Dekker Curry

Personal information
- Full name: John Desmond Curry
- Born: 20 December 1966 (age 59) Strabane, County Tyrone, Northern Ireland
- Batting: Left-handed
- Bowling: Right-arm off-break
- Role: Bowler
- Relations: Christopher Dougherty (nephew)

International information
- National side: Ireland;

Career statistics
| Competition | First-class | List A |
| Matches | 2 | 11 |
| Runs scored | 54 | 141 |
| Batting average | 13.50 | 14.10 |
| 100s/50s | 0/0 | 0/1 |
| Top score | 41 | 75 |
| Balls bowled | 60 | 204 |
| Wickets | 1 | 4 |
| Bowling average | 16.00 | 36.25 |
| 5 wickets in innings | 0 | 0 |
| 10 wickets in match | 0 | 0 |
| Best bowling | 1/12 | 2/42 |
| Catches/stumpings | 0/0 | 3/0 |
- Source: CricketArchive, 2 May 2016

= Dekker Curry =

Irish cricketer

John Desmond "Dekker" Curry (born 20 December 1966) is a Northern Irish former cricketer. A left-handed batsman and right-arm off-break bowler, he made his debut for the Ireland cricket team against an England Amateur team in July 1992, and went on to represent Ireland on 50 occasions, his last game coming against Scotland in the 2001 ICC Trophy.
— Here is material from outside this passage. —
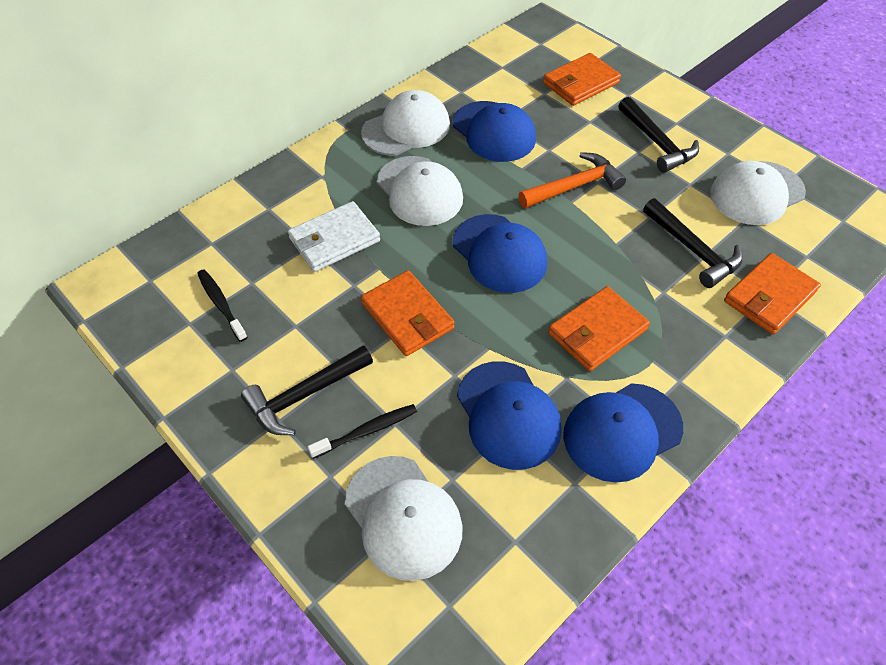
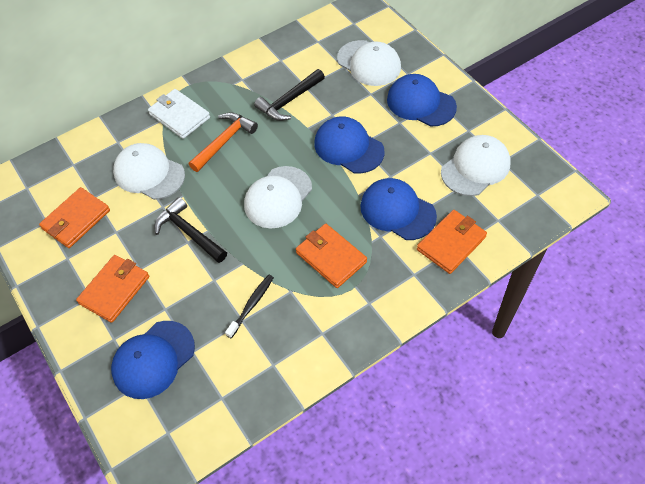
black hammer: 3 -> 2
black toothbrush: 2 -> 1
Of his matches for Ireland, two were first-class matches against Scotland and eight had List A status. In all matches for Ireland, he scored 1193 runs, his top score (and only century) coming against the Earl of Arundel's XI in June 2001, when he scored exactly 100. He also took 33 wickets, his best bowling being 3/28 against the USA in the 1997 ICC Trophy.

He was man of the match in Ireland's famous win over Middlesex in the 1997 Benson & Hedges Cup.

He represented Ireland in the ICC Trophy in 1994, 1997 and 2001, and at the 1996 European Championship. He also represented Northern Ireland in the cricket tournament at the 1998 Commonwealth Games.